# ACTIVITY
Copy all entries verbatim and keep any pictures out of the copy.
++++ RAW DATA
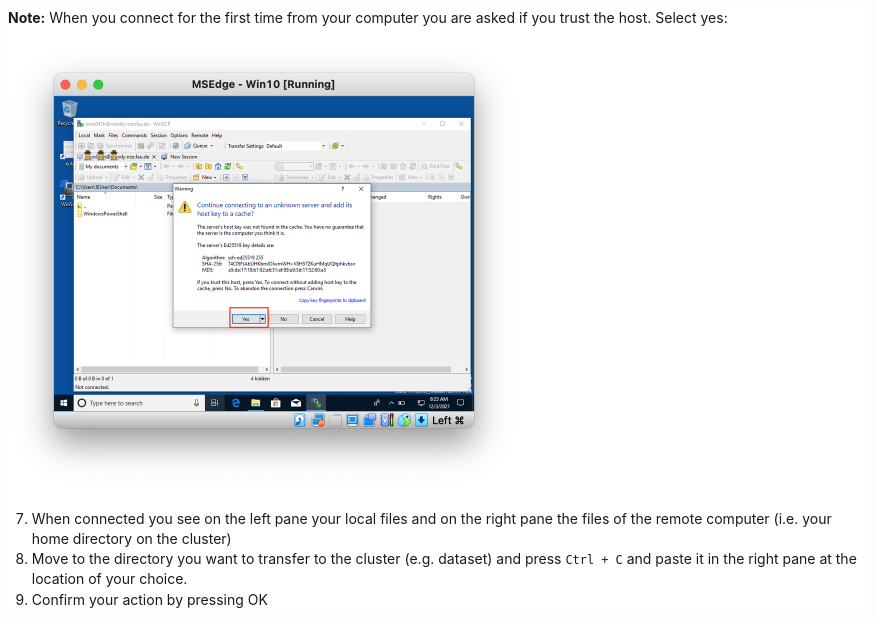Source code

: **Note:** When you connect for the first time from your computer you are asked if you trust the host. Select yes:

<img src="img/win_scp_trust_host.png" alt="win_scp_trust_host" style="zoom:50%;" />

7. When connected you see on the left pane your local files and on the right pane the files of the remote computer (i.e. your home directory on the cluster)
8. Move to the directory you want to transfer to the cluster (e.g. dataset) and press `Ctrl + C` and paste it in the right pane at the location of your choice. 
9. Confirm your action by pressing OK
++++++++
# OUTPUT
Source code

: **Note:** When you connect for the first time from your computer you are asked if you trust the host. Select yes:

<img src="img/win_scp_trust_host.png" alt="win_scp_trust_host" style="zoom:50%;" />

7. When connected you see on the left pane your local files and on the right pane the files of the remote computer (i.e. your home directory on the cluster)
8. Move to the directory you want to transfer to the cluster (e.g. dataset) and press `Ctrl + C` and paste it in the right pane at the location of your choice. 
9. Confirm your action by pressing OK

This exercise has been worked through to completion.